## What you are asked to do
Return each line of the listing that has the word "down" in it.

### Material provided

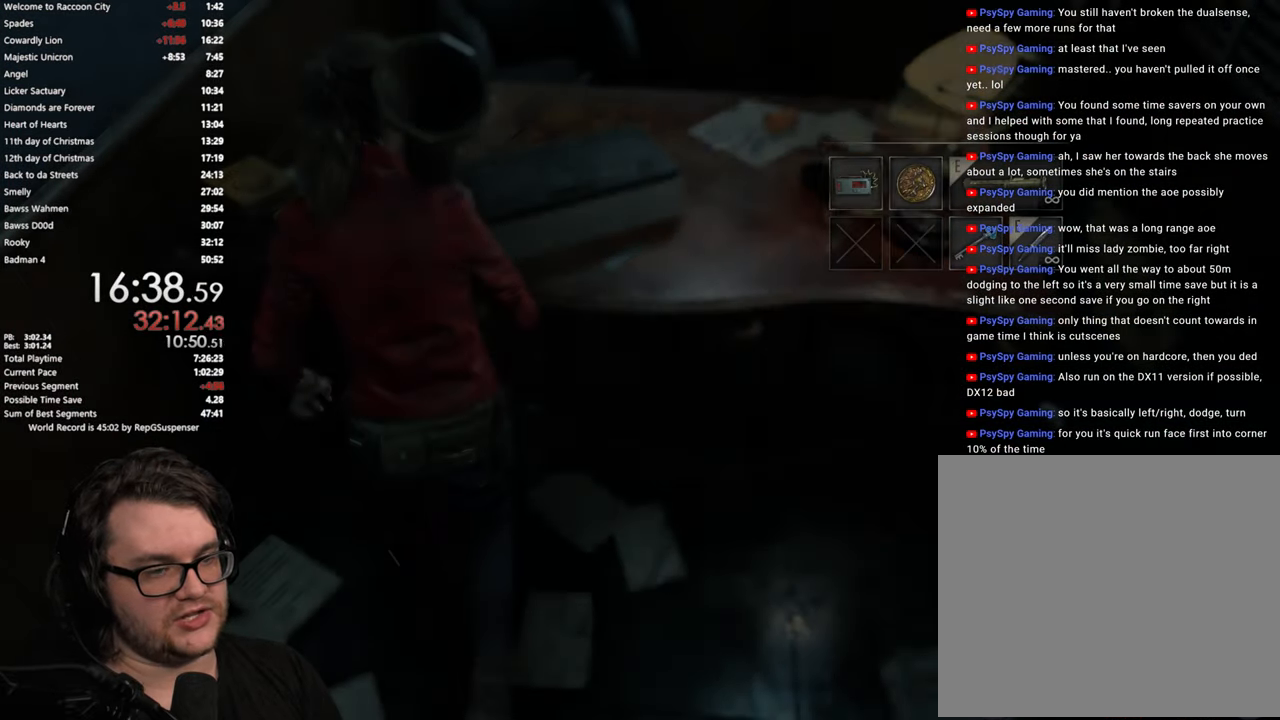
{"buttons": ["L3"], "left_stick": "down", "right_stick": "left", "button_events": [[50, "L3", "up"], [116, "L3", "down"], [216, "L3", "up"], [300, "L3", "down"], [400, "L3", "up"], [500, "L3", "down"]]}
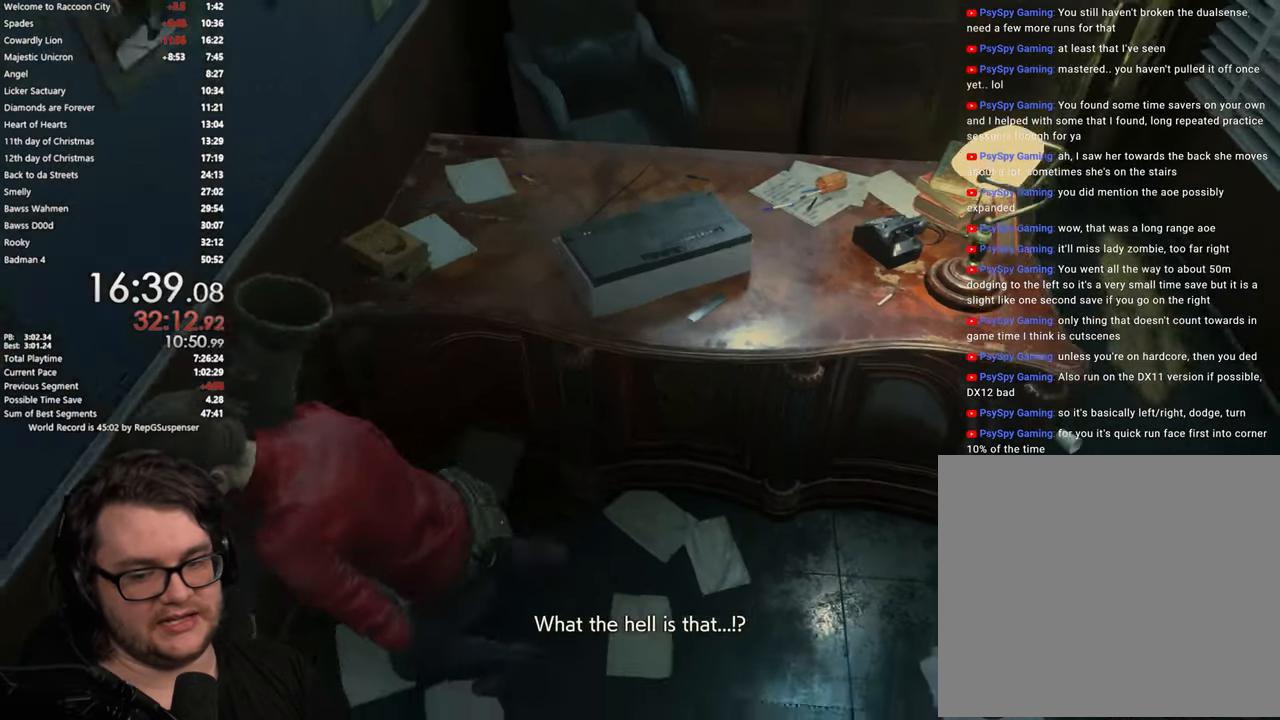
{"buttons": [], "left_stick": "down-left", "right_stick": "up-left", "button_events": [[67, "L3", "up"]]}
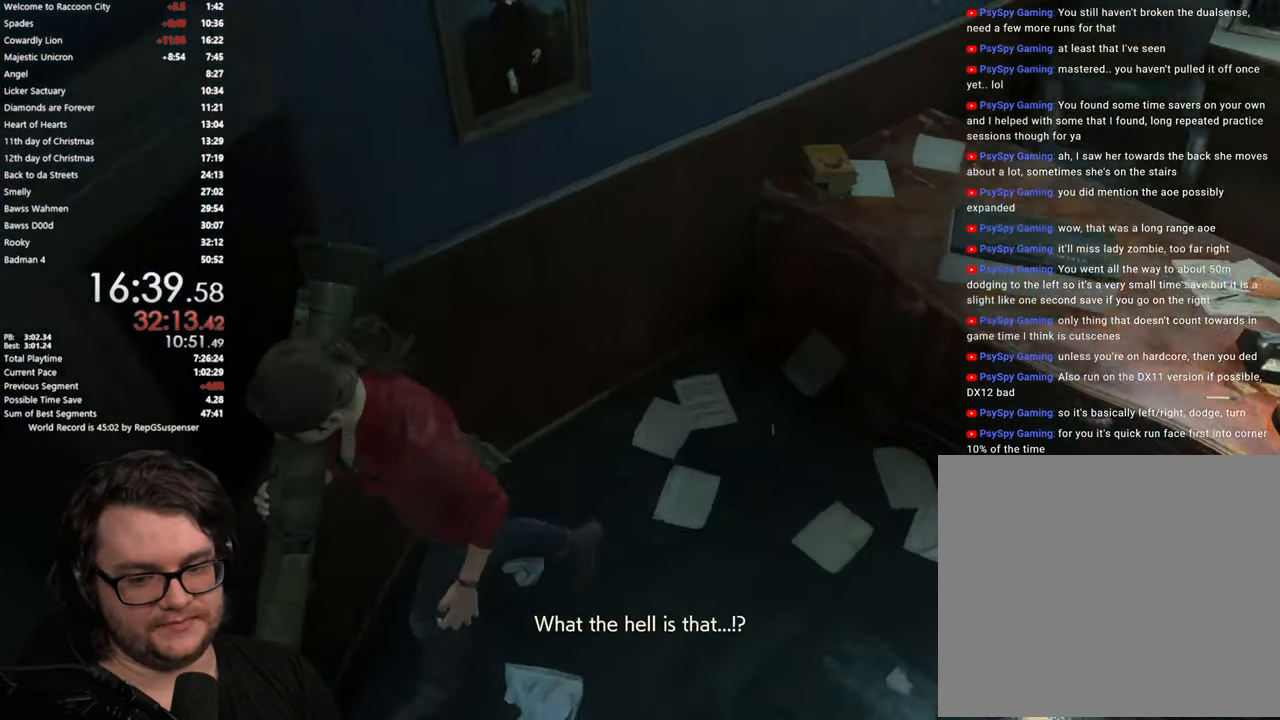
{"buttons": [], "left_stick": "left", "right_stick": "up-left", "button_events": []}
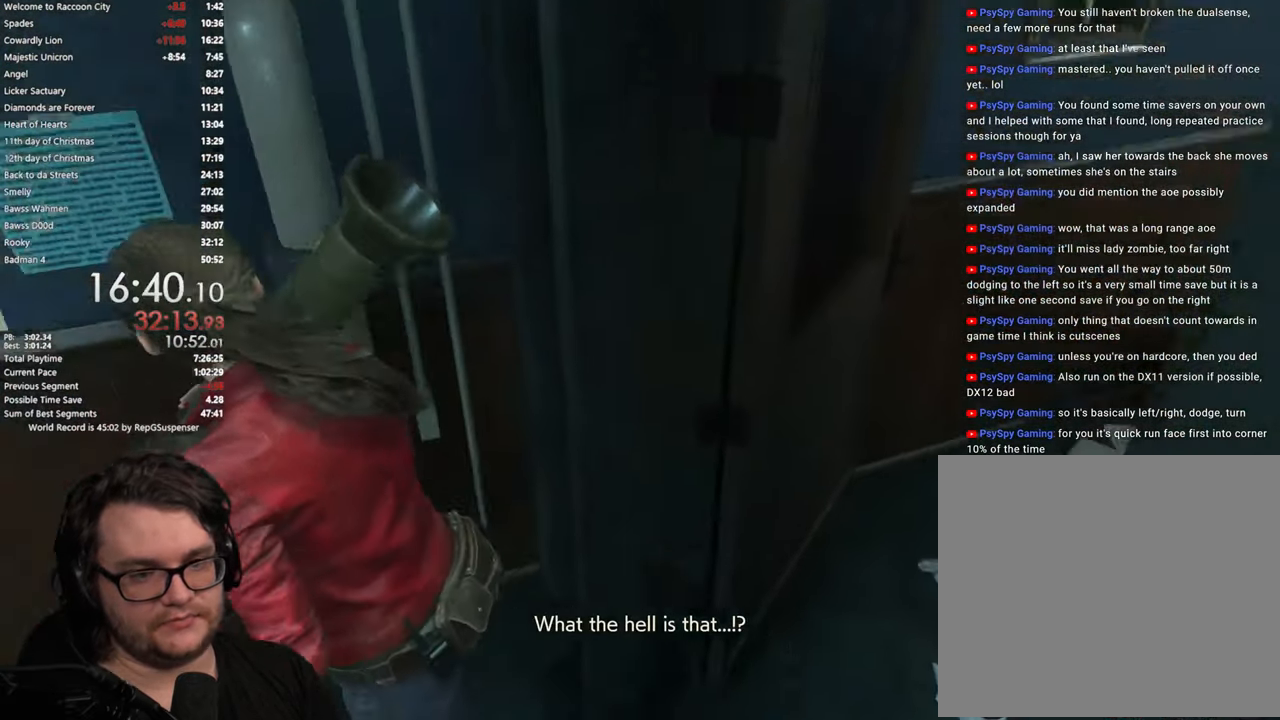
{"buttons": [], "left_stick": "up", "right_stick": "center", "button_events": [[367, "CROSS", "down"], [451, "CROSS", "up"]]}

######

## Answer to this problem
{"buttons": ["L3"], "left_stick": "down", "right_stick": "left", "button_events": [[50, "L3", "up"], [116, "L3", "down"], [216, "L3", "up"], [300, "L3", "down"], [400, "L3", "up"], [500, "L3", "down"]]}
{"buttons": [], "left_stick": "down-left", "right_stick": "up-left", "button_events": [[67, "L3", "up"]]}
{"buttons": [], "left_stick": "up", "right_stick": "center", "button_events": [[367, "CROSS", "down"], [451, "CROSS", "up"]]}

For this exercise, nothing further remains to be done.